Il faut changer le visage de nos pays
Changer le visage de notre pays, enrichir ses populations, ses enfants, passe aussi par la maîtrise à grande échelle des techniques et des étapes fondamentales du processus d’exploitation de gisements de matières premières. En partant par la planification du projet, des études d’avant-projet et en passant par la composition des équipes, par l’élaboration avec autant de soin du budget, des collectes d’informations stratégiques, de la préparation logistique, de caractérisation, d’estimation des ressources, de valorisation, d’exploration, d’extraction, d’exportation, de transformation, et de distribution, etc, etc. jusqu’à la fameuse « diplomatie des matières premières » dans les relations internationales et financières…
En raison probablement de la pression démographique, du progrès technologique et des besoins, d’ici un peu plus de 40 ans, selon l’OCDE notre « monde utilisera probablement deux fois plus de matières premières qu’aujourd’hui. Du sable, des métaux, du charbon, du calcaire, du bois, etc. Au total, notre consommation dévorante de matériaux pourrait monter à 167 milliards de tonnes par an, contre 90 milliards actuellement, soit 45 kilogrammes par jour et par personne« .

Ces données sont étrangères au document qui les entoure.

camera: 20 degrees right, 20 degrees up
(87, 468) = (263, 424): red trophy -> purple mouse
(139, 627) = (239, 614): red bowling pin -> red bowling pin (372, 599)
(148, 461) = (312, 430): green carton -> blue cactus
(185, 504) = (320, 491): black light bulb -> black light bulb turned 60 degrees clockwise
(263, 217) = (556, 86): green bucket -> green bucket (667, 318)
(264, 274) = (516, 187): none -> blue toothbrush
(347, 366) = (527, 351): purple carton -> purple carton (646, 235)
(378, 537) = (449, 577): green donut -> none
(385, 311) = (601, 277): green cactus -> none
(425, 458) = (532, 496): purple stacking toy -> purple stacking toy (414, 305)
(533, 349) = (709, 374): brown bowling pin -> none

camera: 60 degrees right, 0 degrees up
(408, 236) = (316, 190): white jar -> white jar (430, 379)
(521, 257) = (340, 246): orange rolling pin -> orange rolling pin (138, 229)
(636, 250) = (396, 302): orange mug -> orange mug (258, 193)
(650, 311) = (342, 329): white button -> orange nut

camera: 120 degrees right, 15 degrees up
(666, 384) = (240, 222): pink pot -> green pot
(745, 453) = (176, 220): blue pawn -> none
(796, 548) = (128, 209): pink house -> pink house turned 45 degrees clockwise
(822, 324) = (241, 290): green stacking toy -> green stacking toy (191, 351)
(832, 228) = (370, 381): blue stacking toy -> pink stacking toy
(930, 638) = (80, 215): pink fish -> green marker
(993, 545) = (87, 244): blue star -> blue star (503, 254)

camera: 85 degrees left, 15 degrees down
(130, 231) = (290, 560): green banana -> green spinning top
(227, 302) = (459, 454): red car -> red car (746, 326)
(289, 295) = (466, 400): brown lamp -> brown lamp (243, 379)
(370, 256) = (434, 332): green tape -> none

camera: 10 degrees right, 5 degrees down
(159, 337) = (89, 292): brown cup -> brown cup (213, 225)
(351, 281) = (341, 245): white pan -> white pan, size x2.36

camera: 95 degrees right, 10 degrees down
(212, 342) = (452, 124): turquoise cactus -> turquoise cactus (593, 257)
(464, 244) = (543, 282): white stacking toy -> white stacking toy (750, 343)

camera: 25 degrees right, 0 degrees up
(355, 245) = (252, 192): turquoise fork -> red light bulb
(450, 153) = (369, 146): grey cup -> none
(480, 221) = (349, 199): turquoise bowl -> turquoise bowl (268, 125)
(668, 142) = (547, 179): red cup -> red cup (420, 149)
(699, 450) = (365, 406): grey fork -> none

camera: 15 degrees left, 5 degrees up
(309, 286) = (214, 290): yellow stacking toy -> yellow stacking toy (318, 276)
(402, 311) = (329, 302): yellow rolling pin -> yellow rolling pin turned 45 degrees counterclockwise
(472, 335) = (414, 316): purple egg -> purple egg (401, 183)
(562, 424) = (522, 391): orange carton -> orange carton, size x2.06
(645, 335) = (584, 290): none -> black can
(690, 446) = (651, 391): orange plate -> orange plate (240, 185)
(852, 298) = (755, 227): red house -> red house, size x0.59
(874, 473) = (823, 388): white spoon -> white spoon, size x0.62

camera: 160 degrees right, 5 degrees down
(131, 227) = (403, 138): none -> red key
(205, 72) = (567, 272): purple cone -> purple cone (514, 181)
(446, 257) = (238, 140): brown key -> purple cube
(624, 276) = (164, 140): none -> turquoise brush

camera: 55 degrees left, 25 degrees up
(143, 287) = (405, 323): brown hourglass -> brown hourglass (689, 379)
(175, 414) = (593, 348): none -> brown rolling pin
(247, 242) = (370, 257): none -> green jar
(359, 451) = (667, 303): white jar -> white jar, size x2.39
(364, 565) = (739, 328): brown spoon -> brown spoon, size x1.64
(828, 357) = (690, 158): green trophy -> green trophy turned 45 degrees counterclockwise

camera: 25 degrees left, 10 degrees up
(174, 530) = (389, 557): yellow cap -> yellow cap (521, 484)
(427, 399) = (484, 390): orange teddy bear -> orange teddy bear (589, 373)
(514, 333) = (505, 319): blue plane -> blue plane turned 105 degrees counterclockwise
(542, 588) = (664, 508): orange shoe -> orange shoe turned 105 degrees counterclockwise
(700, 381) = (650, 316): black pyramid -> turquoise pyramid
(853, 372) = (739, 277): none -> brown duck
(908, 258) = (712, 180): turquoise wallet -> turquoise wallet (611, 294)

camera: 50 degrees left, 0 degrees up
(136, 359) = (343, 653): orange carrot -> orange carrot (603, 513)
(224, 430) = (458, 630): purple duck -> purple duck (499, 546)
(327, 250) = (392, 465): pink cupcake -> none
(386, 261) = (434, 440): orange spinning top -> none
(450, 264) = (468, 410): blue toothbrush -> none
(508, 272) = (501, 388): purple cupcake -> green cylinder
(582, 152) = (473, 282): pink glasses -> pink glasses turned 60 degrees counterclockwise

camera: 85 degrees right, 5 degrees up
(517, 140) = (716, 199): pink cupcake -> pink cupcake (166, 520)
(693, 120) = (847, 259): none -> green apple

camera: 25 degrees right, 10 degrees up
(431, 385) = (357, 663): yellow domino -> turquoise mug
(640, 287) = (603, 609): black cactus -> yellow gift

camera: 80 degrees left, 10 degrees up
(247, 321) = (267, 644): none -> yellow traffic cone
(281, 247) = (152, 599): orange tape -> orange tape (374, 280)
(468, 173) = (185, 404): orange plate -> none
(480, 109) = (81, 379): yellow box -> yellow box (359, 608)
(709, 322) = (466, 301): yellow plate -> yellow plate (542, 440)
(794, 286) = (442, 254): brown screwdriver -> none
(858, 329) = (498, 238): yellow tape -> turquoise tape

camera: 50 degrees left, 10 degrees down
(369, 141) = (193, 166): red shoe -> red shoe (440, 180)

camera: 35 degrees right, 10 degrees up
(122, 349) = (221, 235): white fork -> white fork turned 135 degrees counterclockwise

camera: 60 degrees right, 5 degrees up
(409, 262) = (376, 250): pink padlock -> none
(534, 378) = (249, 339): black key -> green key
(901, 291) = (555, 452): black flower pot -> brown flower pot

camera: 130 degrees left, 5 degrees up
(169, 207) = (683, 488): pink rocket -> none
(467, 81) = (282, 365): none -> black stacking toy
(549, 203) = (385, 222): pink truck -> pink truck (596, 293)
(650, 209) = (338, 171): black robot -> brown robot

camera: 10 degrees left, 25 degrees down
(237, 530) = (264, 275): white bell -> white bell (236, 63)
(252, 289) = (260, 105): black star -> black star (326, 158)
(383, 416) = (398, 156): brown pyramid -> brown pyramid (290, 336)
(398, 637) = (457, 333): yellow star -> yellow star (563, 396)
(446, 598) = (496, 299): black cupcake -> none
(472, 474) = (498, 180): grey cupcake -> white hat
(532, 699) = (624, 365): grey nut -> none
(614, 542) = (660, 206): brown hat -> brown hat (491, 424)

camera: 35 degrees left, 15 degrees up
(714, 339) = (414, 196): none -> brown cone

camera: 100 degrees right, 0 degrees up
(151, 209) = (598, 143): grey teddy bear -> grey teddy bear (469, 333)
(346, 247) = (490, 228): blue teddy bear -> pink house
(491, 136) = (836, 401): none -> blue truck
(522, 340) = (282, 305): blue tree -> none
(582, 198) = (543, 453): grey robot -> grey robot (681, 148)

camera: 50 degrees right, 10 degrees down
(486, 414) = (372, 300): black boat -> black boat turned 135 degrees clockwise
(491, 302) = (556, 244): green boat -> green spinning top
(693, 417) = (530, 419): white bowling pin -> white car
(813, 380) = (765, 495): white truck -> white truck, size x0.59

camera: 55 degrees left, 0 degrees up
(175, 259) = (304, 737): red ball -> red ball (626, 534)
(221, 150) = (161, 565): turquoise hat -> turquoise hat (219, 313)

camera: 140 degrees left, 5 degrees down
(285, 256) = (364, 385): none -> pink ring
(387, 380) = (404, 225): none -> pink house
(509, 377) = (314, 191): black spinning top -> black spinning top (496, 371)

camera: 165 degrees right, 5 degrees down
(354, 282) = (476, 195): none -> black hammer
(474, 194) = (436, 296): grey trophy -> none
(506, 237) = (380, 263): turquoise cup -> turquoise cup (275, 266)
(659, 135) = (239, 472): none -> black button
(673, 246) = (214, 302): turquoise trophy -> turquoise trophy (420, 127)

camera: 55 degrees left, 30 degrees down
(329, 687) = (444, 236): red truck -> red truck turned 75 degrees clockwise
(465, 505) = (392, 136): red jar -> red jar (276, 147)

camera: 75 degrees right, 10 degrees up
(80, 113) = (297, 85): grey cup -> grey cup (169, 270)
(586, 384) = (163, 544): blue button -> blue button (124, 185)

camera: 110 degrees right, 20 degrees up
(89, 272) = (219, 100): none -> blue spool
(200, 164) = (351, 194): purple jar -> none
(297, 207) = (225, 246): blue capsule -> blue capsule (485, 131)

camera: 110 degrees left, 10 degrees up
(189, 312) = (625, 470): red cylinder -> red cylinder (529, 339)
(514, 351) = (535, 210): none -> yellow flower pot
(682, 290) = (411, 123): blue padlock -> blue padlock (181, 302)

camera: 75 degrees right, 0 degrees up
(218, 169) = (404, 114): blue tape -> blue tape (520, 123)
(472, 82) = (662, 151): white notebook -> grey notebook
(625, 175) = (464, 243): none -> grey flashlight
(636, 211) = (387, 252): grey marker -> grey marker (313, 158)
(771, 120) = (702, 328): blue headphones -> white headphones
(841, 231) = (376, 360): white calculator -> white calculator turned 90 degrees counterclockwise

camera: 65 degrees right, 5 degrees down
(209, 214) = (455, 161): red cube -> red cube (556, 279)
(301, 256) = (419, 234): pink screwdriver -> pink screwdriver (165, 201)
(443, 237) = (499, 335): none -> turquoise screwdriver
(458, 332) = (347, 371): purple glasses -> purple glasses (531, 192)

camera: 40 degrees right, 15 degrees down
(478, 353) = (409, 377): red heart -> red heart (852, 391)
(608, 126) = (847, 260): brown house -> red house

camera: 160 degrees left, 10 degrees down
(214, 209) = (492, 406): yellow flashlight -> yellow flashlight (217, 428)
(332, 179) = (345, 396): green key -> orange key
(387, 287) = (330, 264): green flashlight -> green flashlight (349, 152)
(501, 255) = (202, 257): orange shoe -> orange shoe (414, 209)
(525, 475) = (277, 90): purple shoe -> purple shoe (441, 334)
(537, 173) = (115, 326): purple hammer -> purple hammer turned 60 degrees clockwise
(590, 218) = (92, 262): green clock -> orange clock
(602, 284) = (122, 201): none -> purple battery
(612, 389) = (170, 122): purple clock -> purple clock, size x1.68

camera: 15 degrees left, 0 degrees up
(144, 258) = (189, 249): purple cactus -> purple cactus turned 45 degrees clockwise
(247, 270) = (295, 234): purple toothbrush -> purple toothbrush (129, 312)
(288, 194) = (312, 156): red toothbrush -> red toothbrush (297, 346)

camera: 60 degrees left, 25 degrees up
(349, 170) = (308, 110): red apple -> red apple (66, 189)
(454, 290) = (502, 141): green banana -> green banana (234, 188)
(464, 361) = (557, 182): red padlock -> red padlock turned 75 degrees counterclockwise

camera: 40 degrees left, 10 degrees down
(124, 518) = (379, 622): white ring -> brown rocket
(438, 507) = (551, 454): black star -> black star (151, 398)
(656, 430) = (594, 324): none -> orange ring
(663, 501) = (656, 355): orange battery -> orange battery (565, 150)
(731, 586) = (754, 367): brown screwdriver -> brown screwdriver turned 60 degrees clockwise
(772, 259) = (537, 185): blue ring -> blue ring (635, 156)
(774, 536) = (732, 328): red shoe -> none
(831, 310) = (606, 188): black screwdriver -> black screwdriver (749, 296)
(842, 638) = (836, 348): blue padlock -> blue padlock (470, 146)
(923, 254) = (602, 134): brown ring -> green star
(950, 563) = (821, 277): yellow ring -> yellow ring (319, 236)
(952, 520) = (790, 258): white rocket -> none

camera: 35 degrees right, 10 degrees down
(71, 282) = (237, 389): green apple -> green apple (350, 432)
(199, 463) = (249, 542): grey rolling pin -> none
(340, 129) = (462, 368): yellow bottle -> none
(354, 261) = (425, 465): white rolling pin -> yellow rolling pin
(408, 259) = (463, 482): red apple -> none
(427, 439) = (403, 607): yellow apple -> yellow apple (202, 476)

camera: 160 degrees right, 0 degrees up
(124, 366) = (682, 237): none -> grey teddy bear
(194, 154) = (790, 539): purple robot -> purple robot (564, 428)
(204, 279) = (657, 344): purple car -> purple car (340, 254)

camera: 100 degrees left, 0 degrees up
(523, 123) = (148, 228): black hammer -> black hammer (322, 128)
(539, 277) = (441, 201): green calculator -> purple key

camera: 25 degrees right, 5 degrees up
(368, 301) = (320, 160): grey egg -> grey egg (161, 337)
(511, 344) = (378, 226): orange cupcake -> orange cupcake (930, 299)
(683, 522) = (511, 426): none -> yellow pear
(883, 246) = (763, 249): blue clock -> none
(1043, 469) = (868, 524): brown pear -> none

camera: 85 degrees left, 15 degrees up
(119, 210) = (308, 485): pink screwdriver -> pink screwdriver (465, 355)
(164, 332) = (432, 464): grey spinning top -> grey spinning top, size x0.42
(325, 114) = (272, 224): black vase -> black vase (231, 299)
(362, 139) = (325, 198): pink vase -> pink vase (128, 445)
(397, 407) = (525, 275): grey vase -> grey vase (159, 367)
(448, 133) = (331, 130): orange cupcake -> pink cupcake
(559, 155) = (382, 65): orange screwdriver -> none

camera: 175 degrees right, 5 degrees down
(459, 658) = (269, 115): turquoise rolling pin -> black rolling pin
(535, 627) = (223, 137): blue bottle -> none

Une manne financière à laquelle les acteurs de l’industrie minière ne voudront pour rien au monde renoncer avec son lot de compétitions sans merci, de conflits socio-politiques et de désastres pour l’accaparement des ressources. Cependant tout laisse à croire aujourd’hui que le rapport de force est en faveur de la jeunesse africaine. Cette dernière par ces multiples connaissances acquises en cette ère de l’information, a pris conscience des erreurs commises par nos politiques et hommes d’affaires par le passé et l’on peut espérer que d’autres types d’hommes soucieux de la prospérité, du bien-être et de la sécurité du peuple puissent prendre le relais et faire de notre pays, un lieu où il fait si bon vivre.